Chart comprehension data:

####

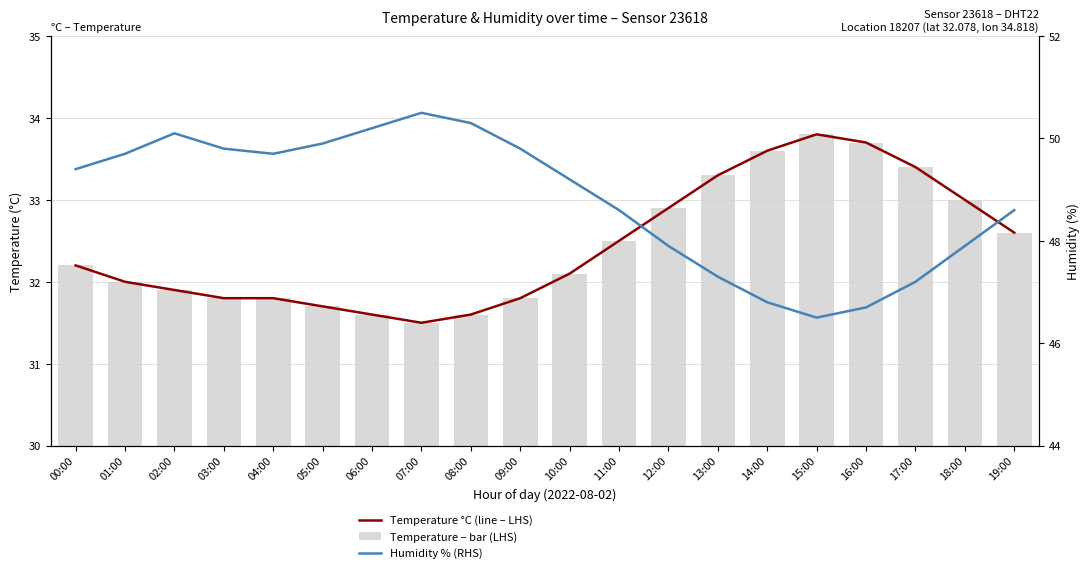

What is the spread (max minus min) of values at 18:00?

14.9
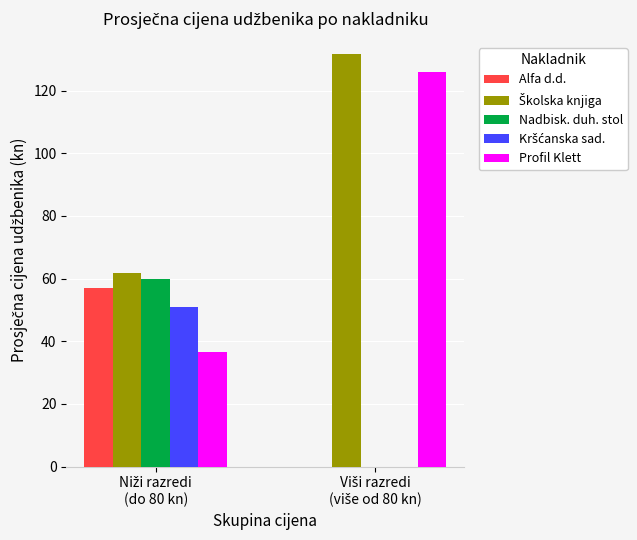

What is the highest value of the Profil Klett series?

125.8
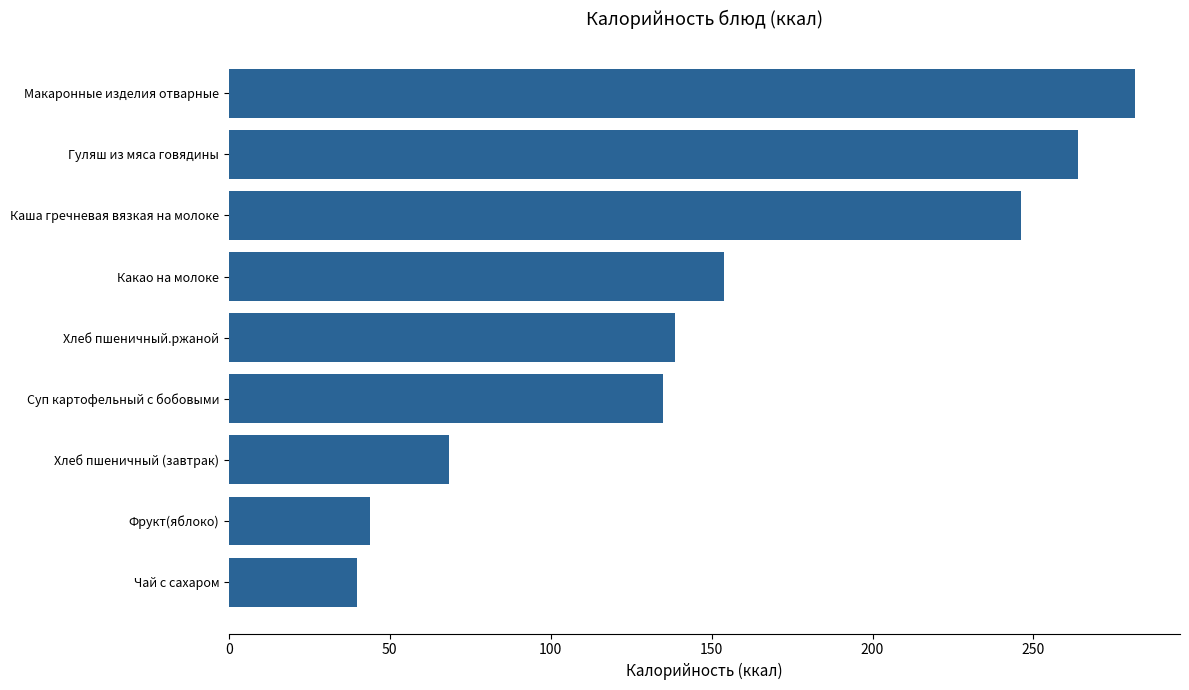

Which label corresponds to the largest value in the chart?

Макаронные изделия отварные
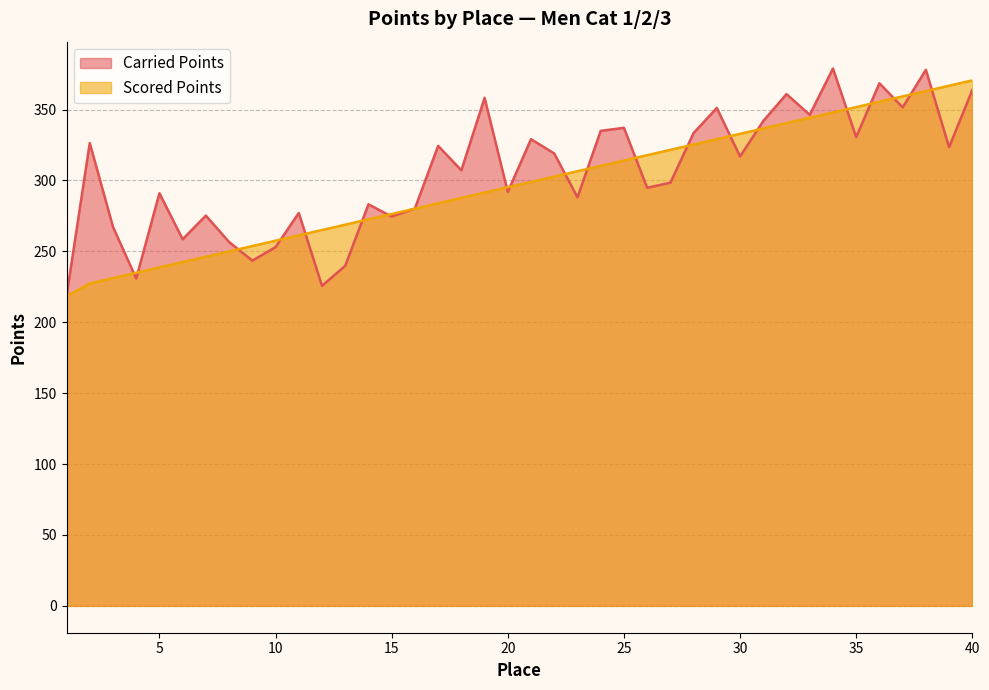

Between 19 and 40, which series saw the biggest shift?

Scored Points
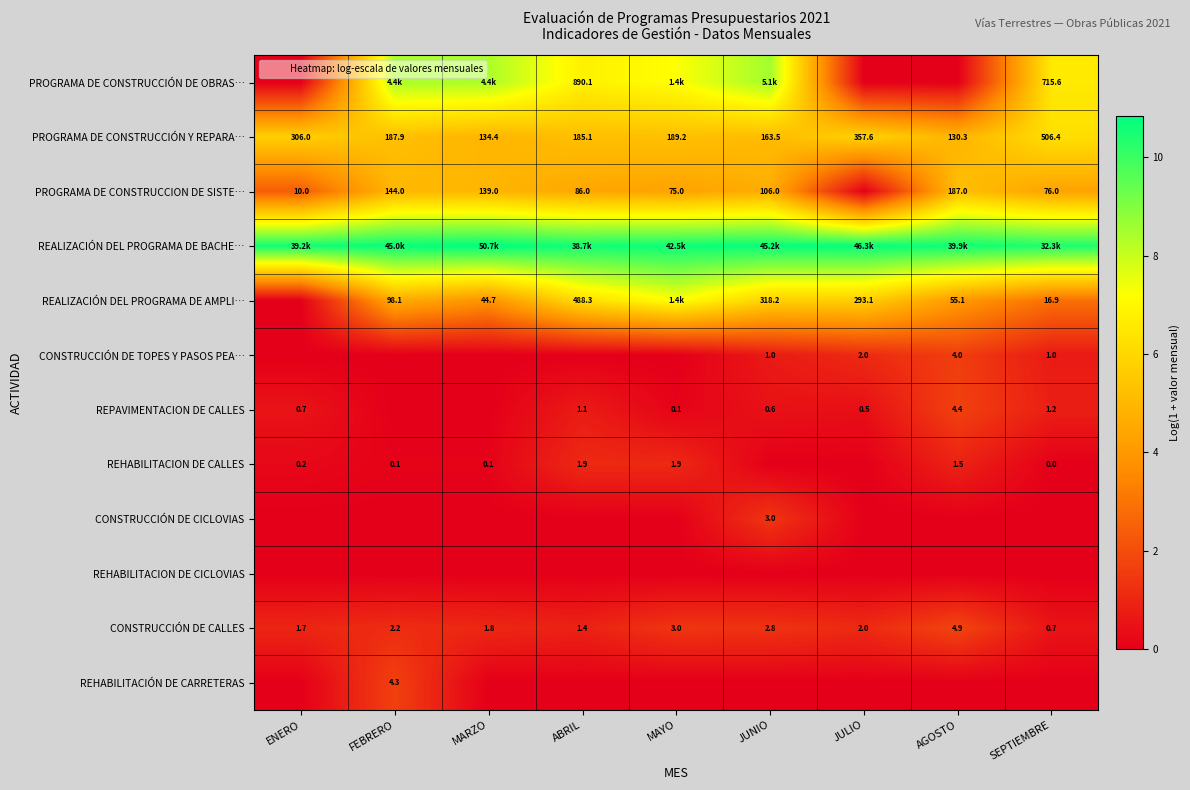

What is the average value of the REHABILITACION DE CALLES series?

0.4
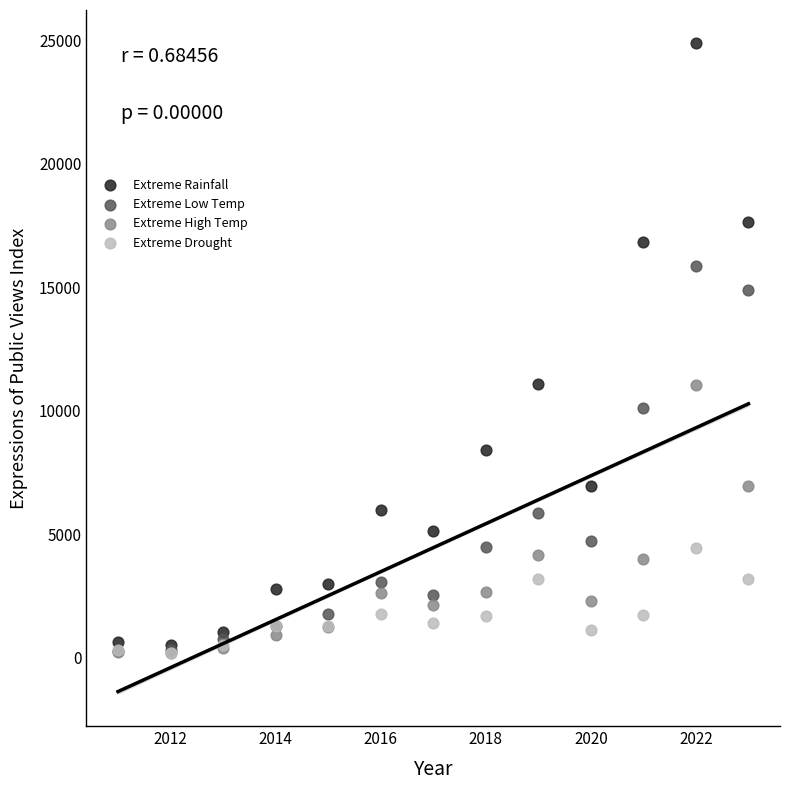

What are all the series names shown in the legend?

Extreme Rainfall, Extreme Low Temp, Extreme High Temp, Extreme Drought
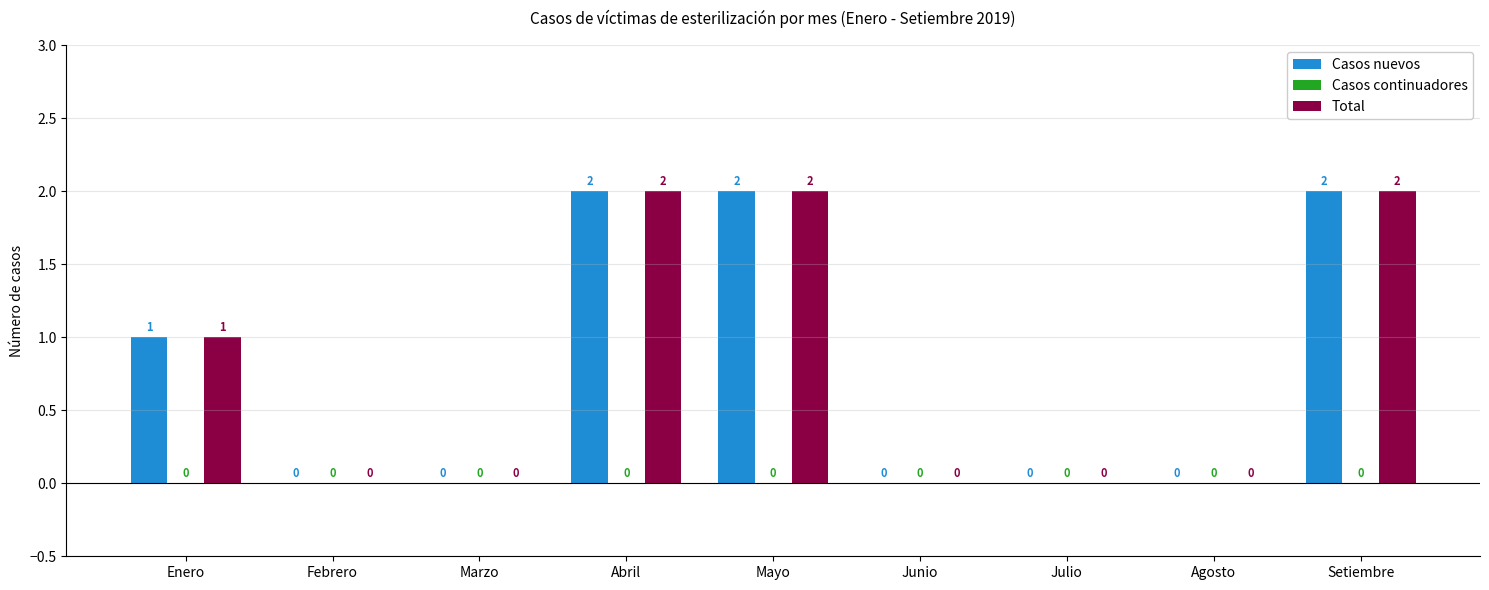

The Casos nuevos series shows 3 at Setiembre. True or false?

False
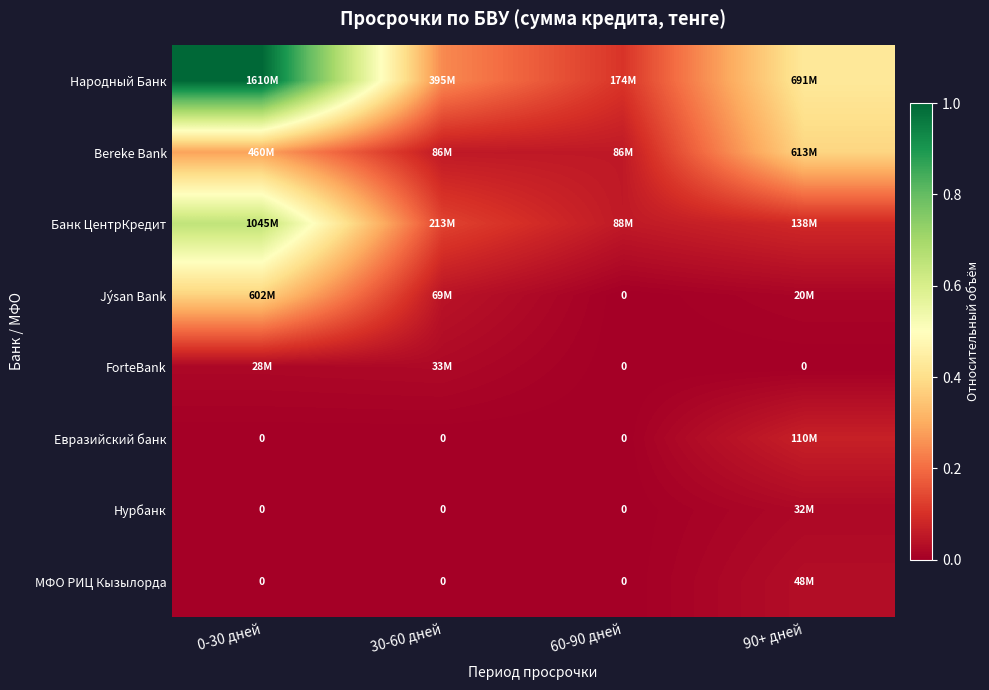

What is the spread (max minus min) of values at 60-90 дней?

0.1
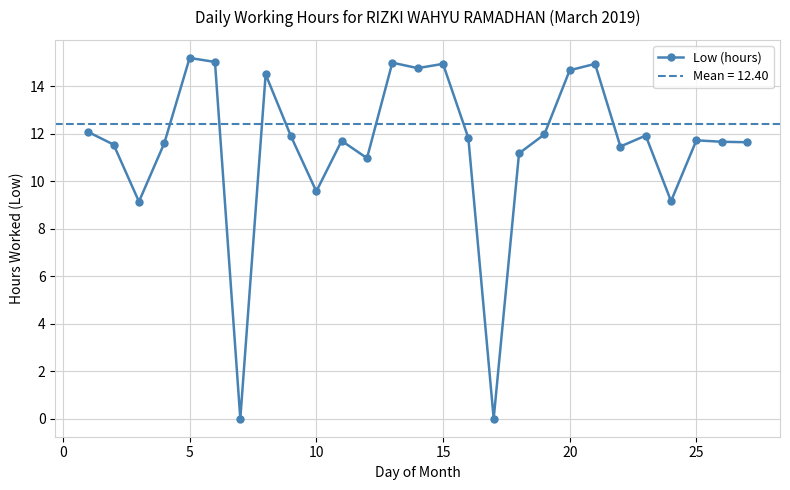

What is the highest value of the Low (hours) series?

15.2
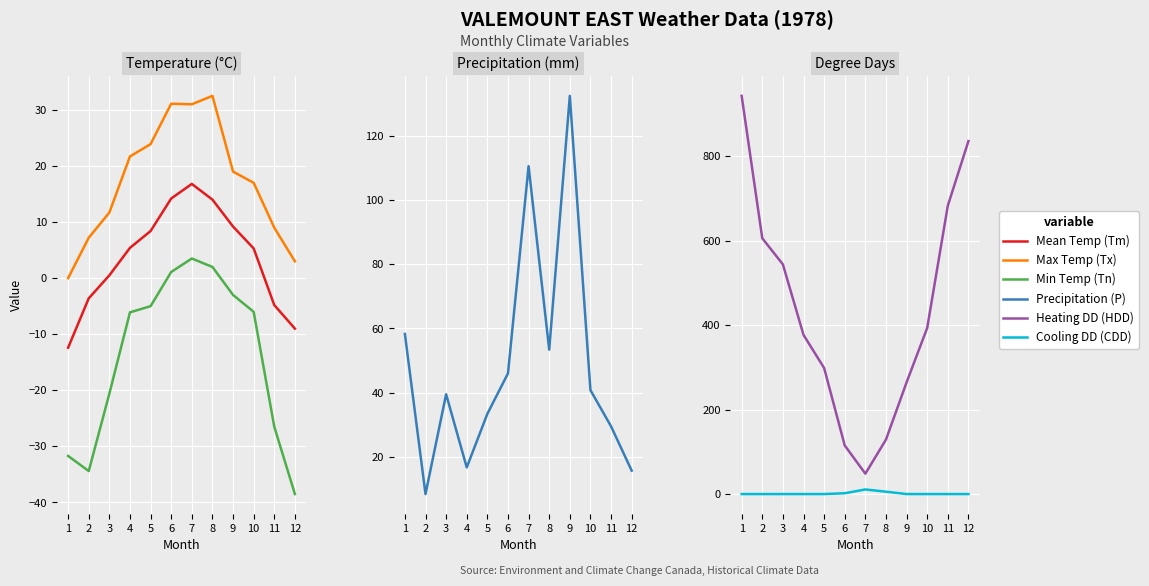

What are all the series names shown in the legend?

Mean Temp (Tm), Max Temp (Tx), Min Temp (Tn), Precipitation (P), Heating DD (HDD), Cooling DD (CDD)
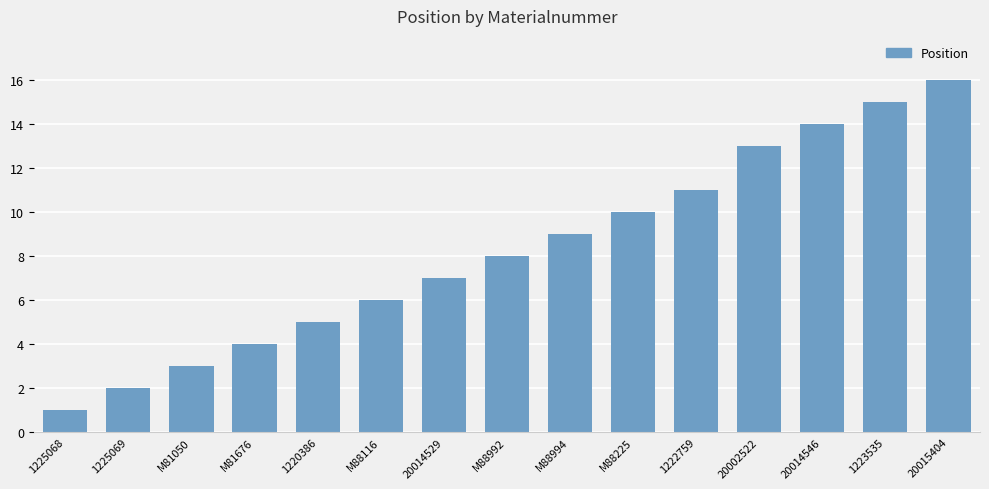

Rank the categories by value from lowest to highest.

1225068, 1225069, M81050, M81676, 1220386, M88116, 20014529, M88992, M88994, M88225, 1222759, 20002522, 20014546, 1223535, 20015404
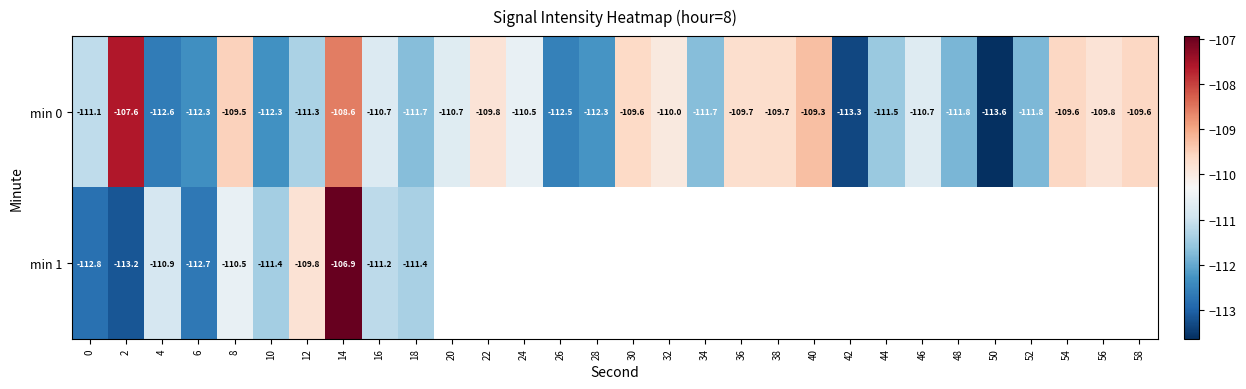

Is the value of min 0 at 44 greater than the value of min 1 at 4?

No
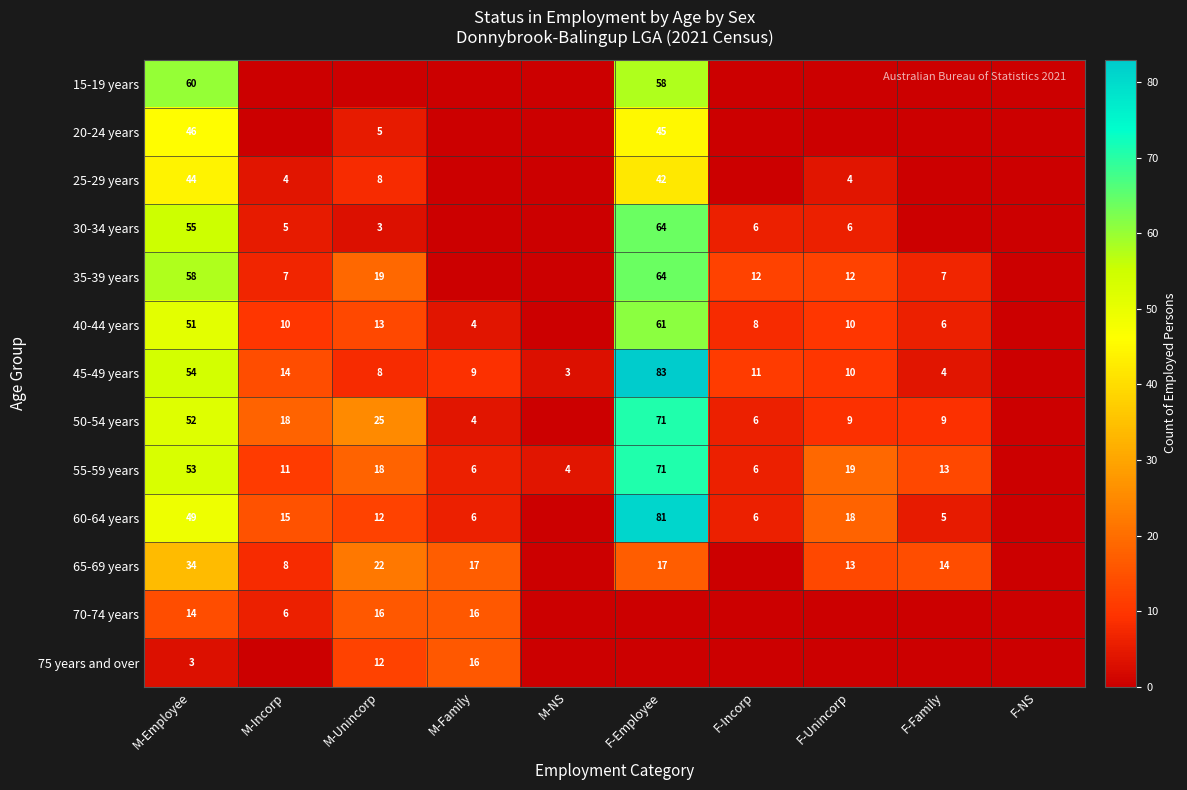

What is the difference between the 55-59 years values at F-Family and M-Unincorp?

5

####

▶ How to complete this task:
Replace "highest value" with "maximum value" throughout the rows above, leaving everything else unchanged, and omit the pictures from your answer.

▶ Answer:
What is the spread (max minus min) of values at 18:00?

14.9

What is the maximum value of the Profil Klett series?

125.8

Which label corresponds to the largest value in the chart?

Макаронные изделия отварные

Between 19 and 40, which series saw the biggest shift?

Scored Points

What is the average value of the REHABILITACION DE CALLES series?

0.4

What are all the series names shown in the legend?

Extreme Rainfall, Extreme Low Temp, Extreme High Temp, Extreme Drought

The Casos nuevos series shows 3 at Setiembre. True or false?

False

What is the spread (max minus min) of values at 60-90 дней?

0.1

What is the maximum value of the Low (hours) series?

15.2

What are all the series names shown in the legend?

Mean Temp (Tm), Max Temp (Tx), Min Temp (Tn), Precipitation (P), Heating DD (HDD), Cooling DD (CDD)

Rank the categories by value from lowest to highest.

1225068, 1225069, M81050, M81676, 1220386, M88116, 20014529, M88992, M88994, M88225, 1222759, 20002522, 20014546, 1223535, 20015404

Is the value of min 0 at 44 greater than the value of min 1 at 4?

No

What is the difference between the 55-59 years values at F-Family and M-Unincorp?

5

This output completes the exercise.